Task directions: From the data that follows, copy every line holding the string "trasformatore".

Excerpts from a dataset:
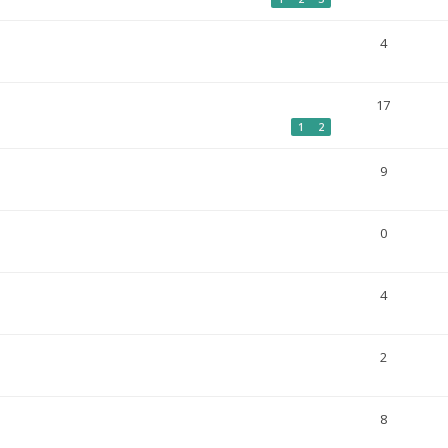
4
17
1
2
9
0
4
2
8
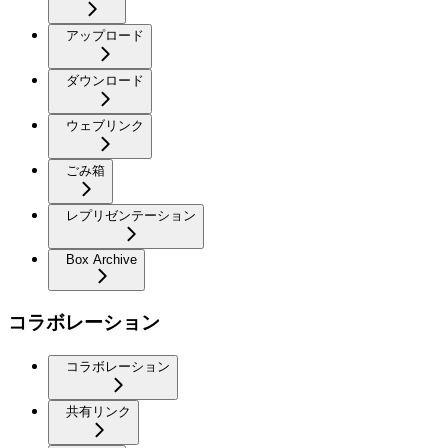
アップロード
ダウンロード
ウェブリンク
ごみ箱
レプリゼンテーション
Box Archive
コラボレーション
コラボレーション
共有リンク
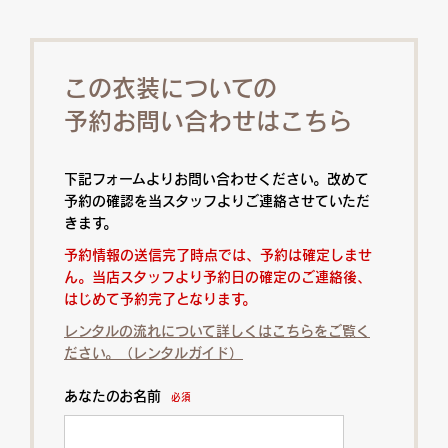
この衣装についての
予約お問い合わせはこちら
下記フォームよりお問い合わせください。改めて
予約の確認を当スタッフよりご連絡させていただ
きます。
予約情報の送信完了時点では、予約は確定しませ
ん。当店スタッフより予約日の確定のご連絡後、
はじめて予約完了となります。
レンタルの流れについて詳しくはこちらをご覧く
ださい。（レンタルガイド）
あなたのお名前
必須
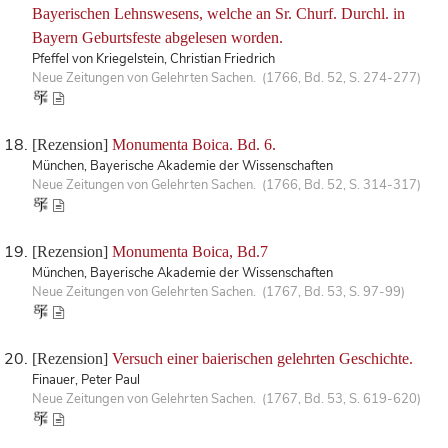
Bayerischen Lehnswesens, welche an Sr. Churf. Durchl. in
Bayern Geburtsfeste abgelesen worden.
Pfeffel von Kriegelstein, Christian Friedrich
Neue Zeitungen von Gelehrten Sachen. (1766, Bd. 52, S. 274-277)
[Rezension]
Monumenta Boica. Bd. 6.
München, Bayerische Akademie der Wissenschaften
Neue Zeitungen von Gelehrten Sachen. (1766, Bd. 52, S. 314-317)
[Rezension]
Monumenta Boica, Bd.7
München, Bayerische Akademie der Wissenschaften
Neue Zeitungen von Gelehrten Sachen. (1767, Bd. 53, S. 97-99)
[Rezension]
Versuch einer baierischen gelehrten Geschichte.
Finauer, Peter Paul
Neue Zeitungen von Gelehrten Sachen. (1767, Bd. 53, S. 619-620)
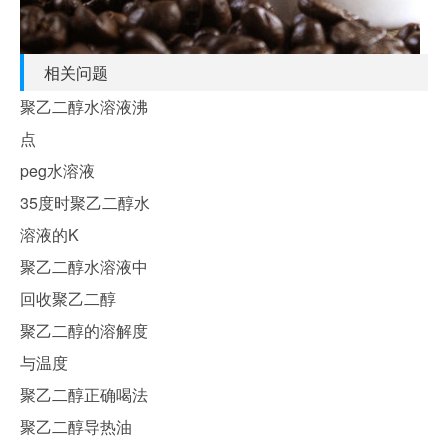
相关问题
聚乙二醇水溶液沸
点
peg水溶液
35度时聚乙二醇水
溶液的K
聚乙二醇水溶液中
回收聚乙二醇
聚乙二醇的溶解度
与温度
聚乙二醇正确喝法
聚乙二醇导热油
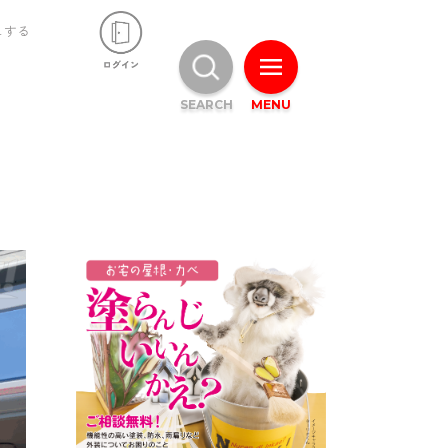
ュする
SEARCH
MENU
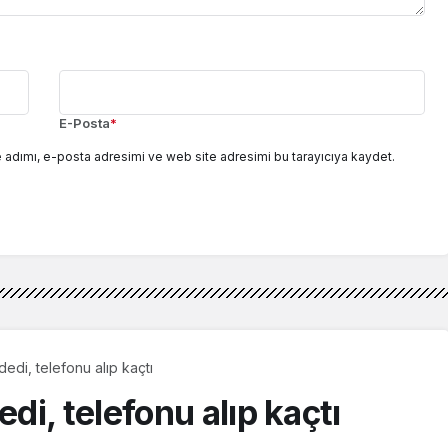
E-Posta
*
 adımı, e-posta adresimi ve web site adresimi bu tarayıcıya kaydet.
di, telefonu alıp kaçtı
i, telefonu alıp kaçtı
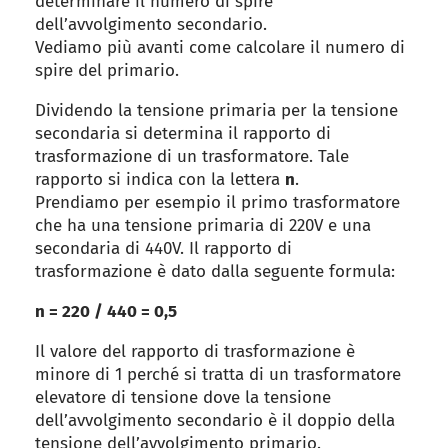
determinare il numero di spire
dell’avvolgimento secondario.
Vediamo più avanti come calcolare il numero di
spire del primario.
Dividendo la tensione primaria per la tensione
secondaria si determina il rapporto di
trasformazione di un trasformatore. Tale
rapporto si indica con la lettera
n
.
Prendiamo per esempio il primo trasformatore
che ha una tensione primaria di 220V e una
secondaria di 440V. Il rapporto di
trasformazione è dato dalla seguente formula:
n = 220 / 440 = 0,5
Il valore del rapporto di trasformazione è
minore di 1 perché si tratta di un trasformatore
elevatore di tensione dove la tensione
dell’avvolgimento secondario è il doppio della
tensione dell’avvolgimento primario.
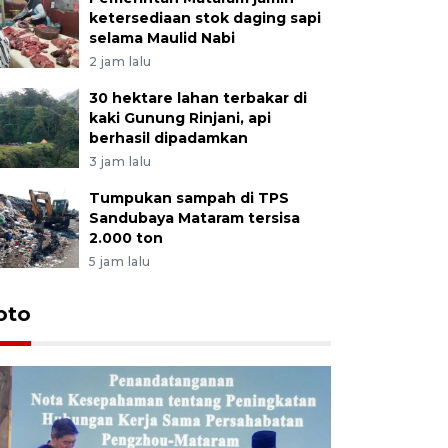
ketersediaan stok daging sapi
selama Maulid Nabi
2 jam lalu
30 hektare lahan terbakar di
kaki Gunung Rinjani, api
berhasil dipadamkan
3 jam lalu
Tumpukan sampah di TPS
Sandubaya Mataram tersisa
2.000 ton
5 jam lalu
oto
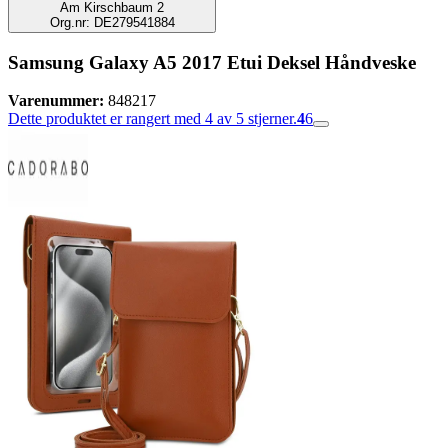
Am Kirschbaum 2
Org.nr: DE279541884
Samsung Galaxy A5 2017 Etui Deksel Håndveske
Varenummer:
848217
Dette produktet er rangert med 4 av 5 stjerner.
4
6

Answer section:
trasformazione di un trasformatore. Tale
Prendiamo per esempio il primo trasformatore
minore di 1 perché si tratta di un trasformatore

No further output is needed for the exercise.